Na maior parte do seu tempo Jipe ficava andando pelas ruas de Itabuna, posicionando-se sempre do lado direito da via, respeitando os sinais, afastando-se para permitir a passagem de ‘outro carro’, ultrapassando, com cuidado outros carros, buzinando quando era preciso, fazendo com a boca o som de freadas bruscas, agindo como se fosse um veículo. Jamais dava carona e também não aceitava, com o argumento de “um carro não pode andar dentro de outro carro”, sua lógica apoiada na assumida condição. Sempre quando precisava estacionar ou mudar de direção fazia sinal de advertência com a mão, apontando a direção pretendida.
Essa mania de se considerar um veículo veio de uma desilusão. Ainda menino, Afrânio, quando não estava na escola, ficava horas na porta de sua casa observando os carros que por ele passavam, reconhecia-os de olhos fechados pelo ronco do motor. Tanto era sua admiração por esse tipo de veículo que ele passou a fabricar seus próprios brinquedos, carrinhos a partir de latas, tornando real sua vontade de possui-los.
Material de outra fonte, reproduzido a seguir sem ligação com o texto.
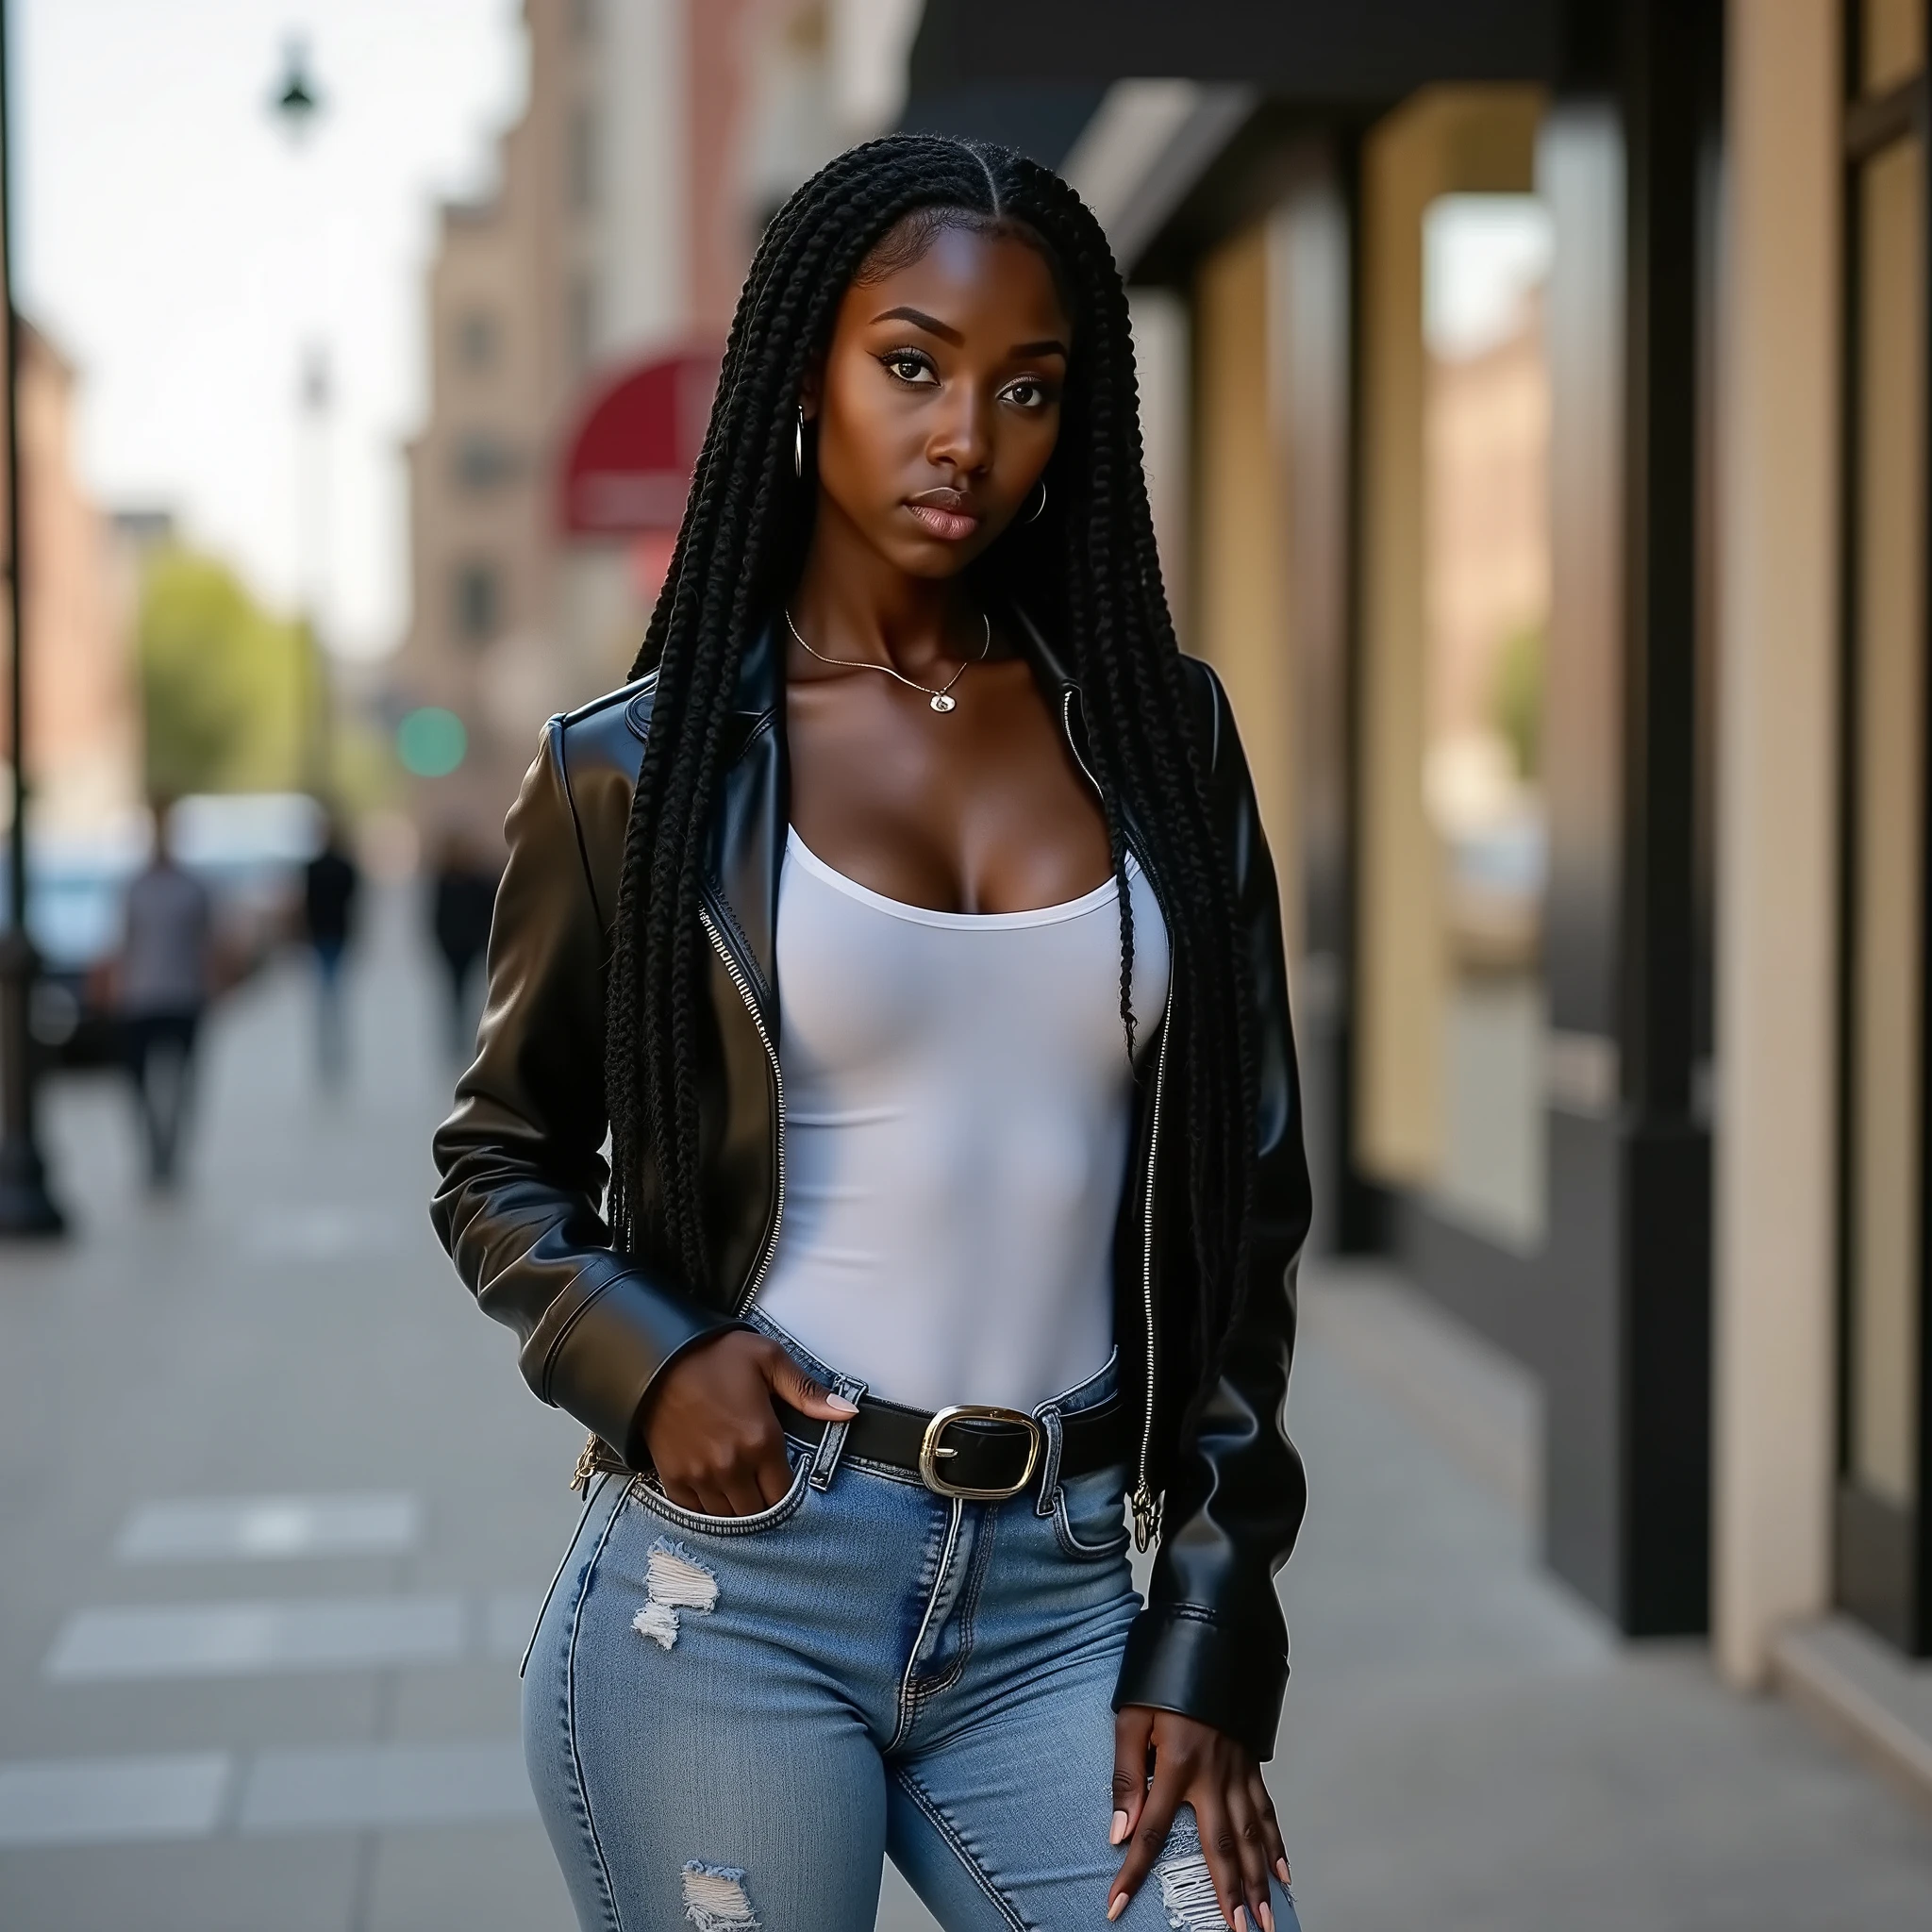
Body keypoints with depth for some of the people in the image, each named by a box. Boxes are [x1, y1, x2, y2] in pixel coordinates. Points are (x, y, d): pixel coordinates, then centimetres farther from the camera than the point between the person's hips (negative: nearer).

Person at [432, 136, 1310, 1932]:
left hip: (1063, 1606, 2)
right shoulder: (640, 767, 0)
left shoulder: (1154, 731, 6)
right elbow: (499, 1161, 11)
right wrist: (640, 1355, -9)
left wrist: (1206, 1631, 2)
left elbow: (1245, 1196, 7)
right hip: (728, 1593, -1)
Era tão grande o desejo de possuir um carro de verdade, daqueles que circulavam em estradas verdadeiras, não em estradas imaginárias, que isso se tornou ideia fixa.
Filho de pai alfaiate Afrânio vivia a lhe perguntar quando teria um carro verdadeiro, um carro que ele pudesse dirigir, sair percorrendo toda a região cacaueira observando suas belezas e farturas. Seu pai, na certeza da impossibilidade de atender ao filho e já preocupado com as constantes investidas do garoto e no que isso iria levar, prometeu que se ele concluísse o curso primário ganharia o seu tão almejado carro. Aquela promessa animou Afrânio que passou a estudar com afinco, com perseverança. Infelizmente, antes de ver seu sonho realizado o garoto veio a ficar órfão de pai e mãe, antes mesmo de completar os dez anos de idade. Obrigado a morar com uma tia com ela viveu durante sete anos, quando novamente uma desgraça se abateu sobre sua vida, a morte da tia. Agora, sem parente nem aderente conhecidos, Afrânio foi morar na cidade de Jequié e lá arranjou um emprego em um hotel. Em um acidente ele bateu fortemente com a cabeça em uma pilastra que veio comprometer sua capacidade de distinguir entre a realidade e a fantasia.
Foi esse acidente que fez vir à tona o Jipe, personalidade edificada no subconsciente de Afrânio Batista. Por muitas vezes, principalmente aos domingos, quando me dirigia às praias de Ilhéus encontrei aquela figura na estrada, em seu trote costumeiro rumo à cidade de Ilhéus. Não sei se ele frequentava praia ou se ia simplesmente porque muitos papa-jacas – itabunenses – se dirigiam em seus carros para as praias dos papa-caranguejos, os ilheenses. Era assim que os habitantes das duas cidades, jocosamente, se tratavam.
Assim, Jipe viveu sua confusão de aparência com realidade, não maltratava ninguém, não era maltratado pelas pessoas que por ele passavam. Nascido em 1918, Jipe deixou de trafegar pelas estradas da Região Cacaueira da Bahia depois de uma doença que o prostrou por alguns anos, vindo a falecer com 92 anos. Foi fazer sua viagem derradeira a caminho do azul do céu. Lá, as portas estavam abertas para receber o jipe e seu condutor, em atendimento ao que Jesus ordenou: “Deixai vir a mim as crianças, não as impeçais, pois, o Reino dos céus pertence aos que se tornam semelhantes a elas” (Mateus 19:14).